Countries (or their modern-day successors) with a claim to be home ofthe game include Italy, Iran, Scotland, Japan and Greece, and that’s just what two minutes of google research brings up. In the last 100 years there are countless countries who can claim to have revolutionary influence how the game is played- the innovative tactics of the Hungarians of the 1950s, Catenaccio was popularised in Italy and Total Football in the Netherlands, for example. As far as women’s football is concerned, there’s no claim that started in England in any significant way.

What we tend to refer to when we talk about England as the “home of football” was that the English wrote up the rules and (along with the Scots) spread them round the world. The contributions of England and Scotland to world football have been huge. English football has given the world masses of fan culture, three points for a win and Peter Reid.

The pinnacle of English football

From the roots of the FA’s rulebook and organisation it’s great that a single global game came about, but as time passes, that’s more and more something that the world, not England specifically, should be proud of, and the whole “home of football” thing has a lot more than a hint of imperialism. For well over half the period that it’s been in existence, English football has actively sought to stunt its growth around the world wherever England hasn’t been in the driving seat.

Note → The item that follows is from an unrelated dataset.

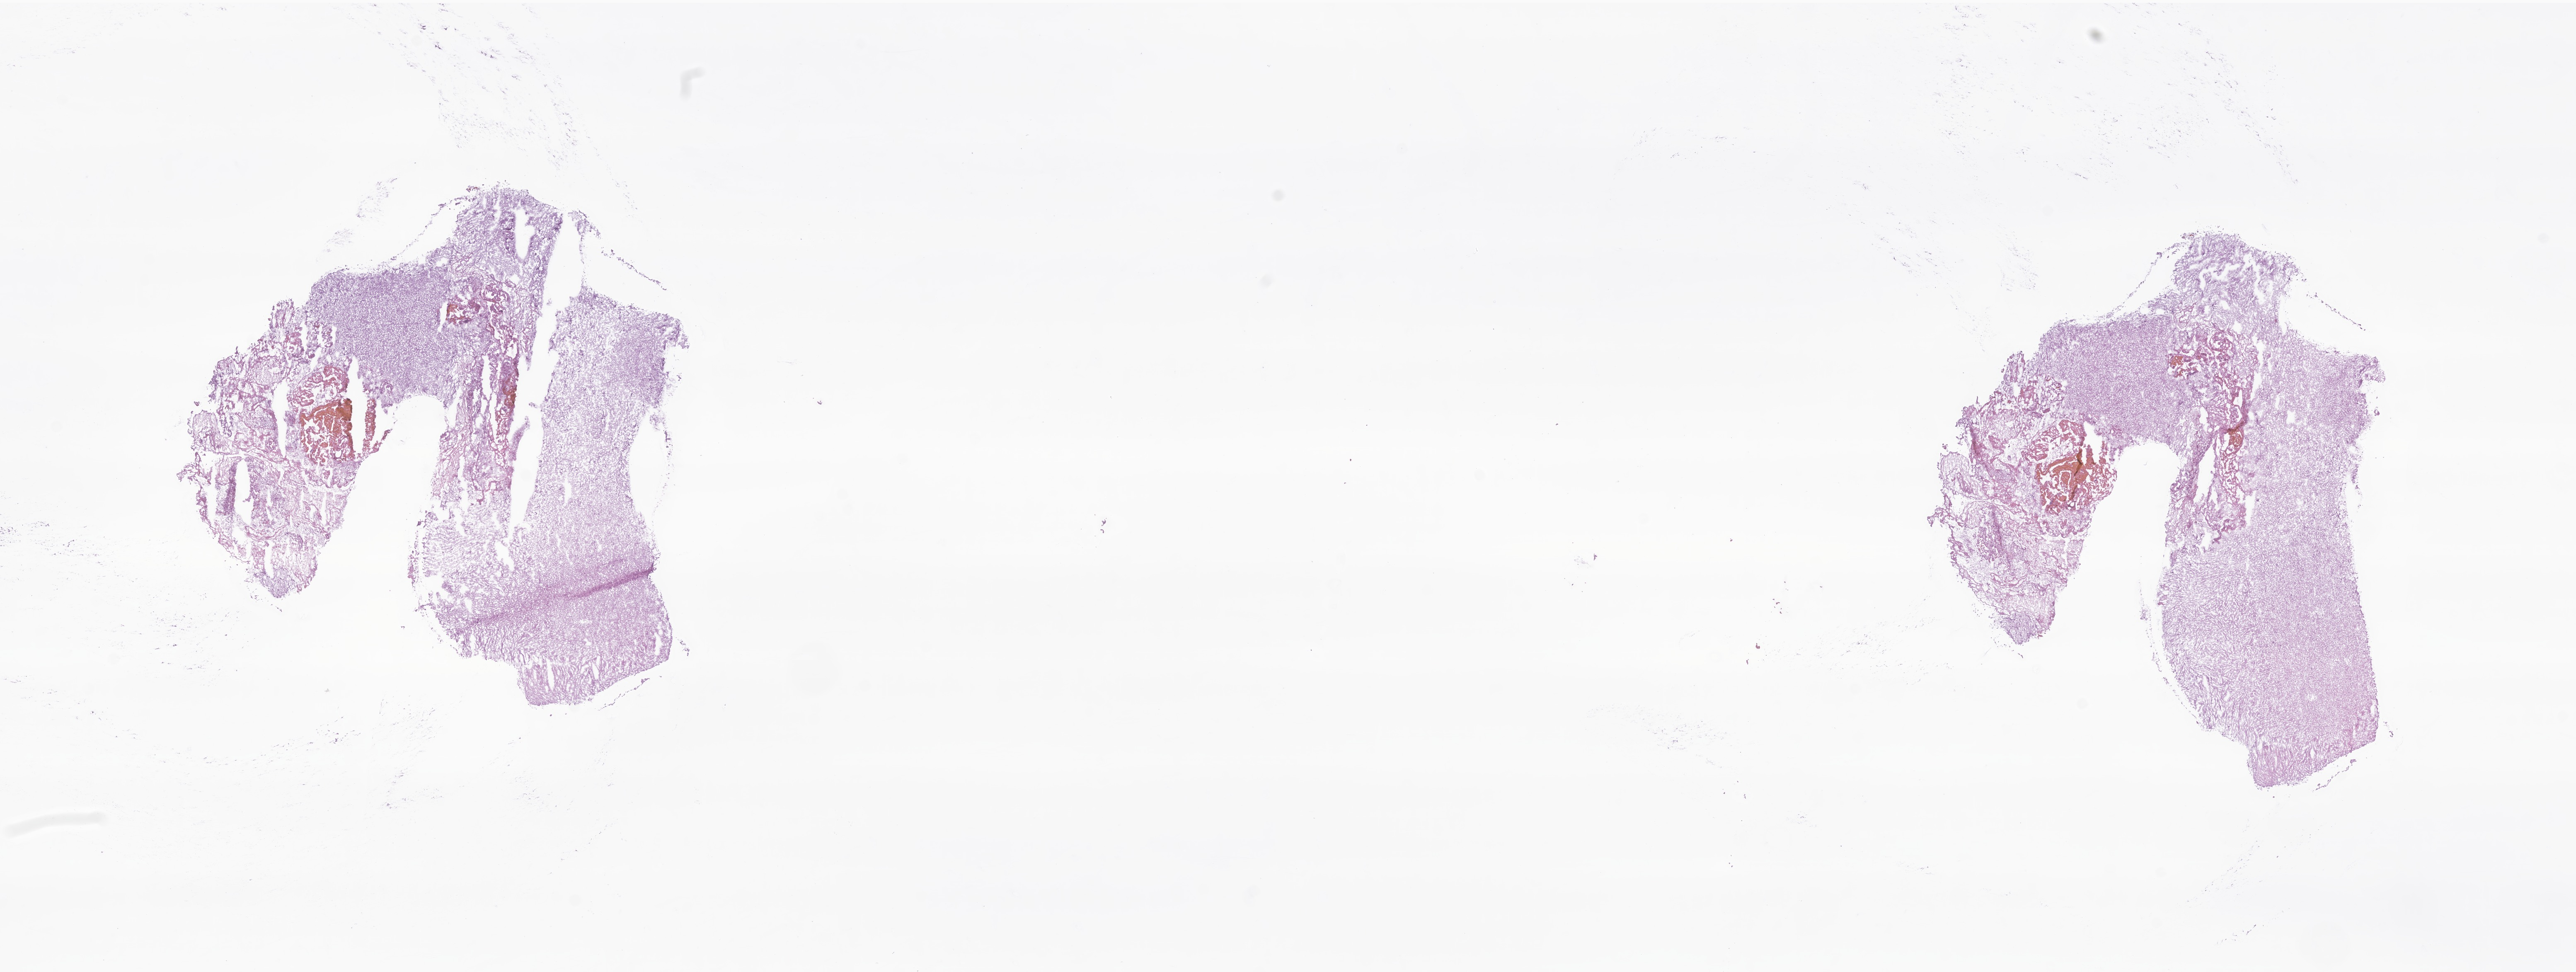
Whole-slide image, H&E stain of tumor tissue from the brain, a low-resolution overview of the entire scanned area, about 26.2 x 9.9 mm; cryosection (OCT / tissue freezing medium). Patient: male, age 124 months (10 years 4 months).
Diagnosis: Pilocytic astrocytoma.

If football’s home is England, then its masters there have the sort of record that would make Jacob Rees-Mogg proud. There’s that air of superiority drawn from a history that’s been fading in significance as the world outside have been getting on with things.

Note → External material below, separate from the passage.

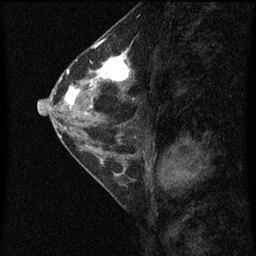
Breast MRI (dynamic contrast-enhanced), one sagittal slice; slice 30 of 60 in the series (ordered by position); dynamic contrast-enhanced series, image 2 of 4 at this slice position (ordered by acquisition); 1.5 T; TE 4.2 ms, TR 8 ms; 256 × 256 image matrix, field of view 180 × 180 mm. Patient: female, 56 years.
Outlined on this slice (semi-automatically segmented with operator editing):
- analysis volume of interest (the breast-tissue region the enhancement analysis was run in; not a lesion): box from (x=56, y=52) to (x=135, y=115) px
- tumour enhancement mask (voxels above the 70 % enhancement threshold inside the analysis volume of interest): (x=66, y=52)–(x=132, y=109)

The English head of FIFA Stanley Rous showed this perfectly with his attitude towards the non- Europeans, being firmly on the wrong side of history over apartheid and in his efforts to keep the World Cup as European as possible (the 1974 world cup had only one representative from Asia and Africa combined).

Look also at how the English FA reacted to the launch of the World Cup- failing to enter until 1950 or of the European Cup- Chelsea were barred from entering the inaugural cup, and the next year Manchester United competed against the FA’s wishes.

At this point, can I recommend to any reader wanting to see how the game developed as a global game should read David Goldblatt’s The Ball Is Round.

How about the World Cup in 2030? It’ll be well over half a century since the last one on these shores, and England (and Scotland, and Wales, and Ireland) has a fantastic football culture, some of the best stadiums and facilities in the world and a good record of organising big events. Fans around the world seem fascinated by our football. I’d love to see a world cup coming back to these islands soon.

But it’s 2030. The centenary of that event we were too stuck up our own island to hop on a boat to Uruguay to play in. Uruguay hosted it and won it, and installed themselves as the clear home of the world cup. England had virtually nothing to do with the 1930 World Cup, so even thinking about hosting it seems to me like a massive fingers-up to the history and heritage of a great event. The whole idea feels like it comes from the same place as calls for no-deal Brexit that forgets there’s a world out there.

Here’s an idea- why not go for the Women’s World Cup in 2027 instead? The growth of the women’s game suggests that by then it’ll be an absolutely massive tournament, and it would provide a boost to the game here even bigger than hosting the Olympics in 2012 or reaching the 2015 World Cup Semi-Final.

It seems totally obvious, but then, I guess, so did staying in the EU.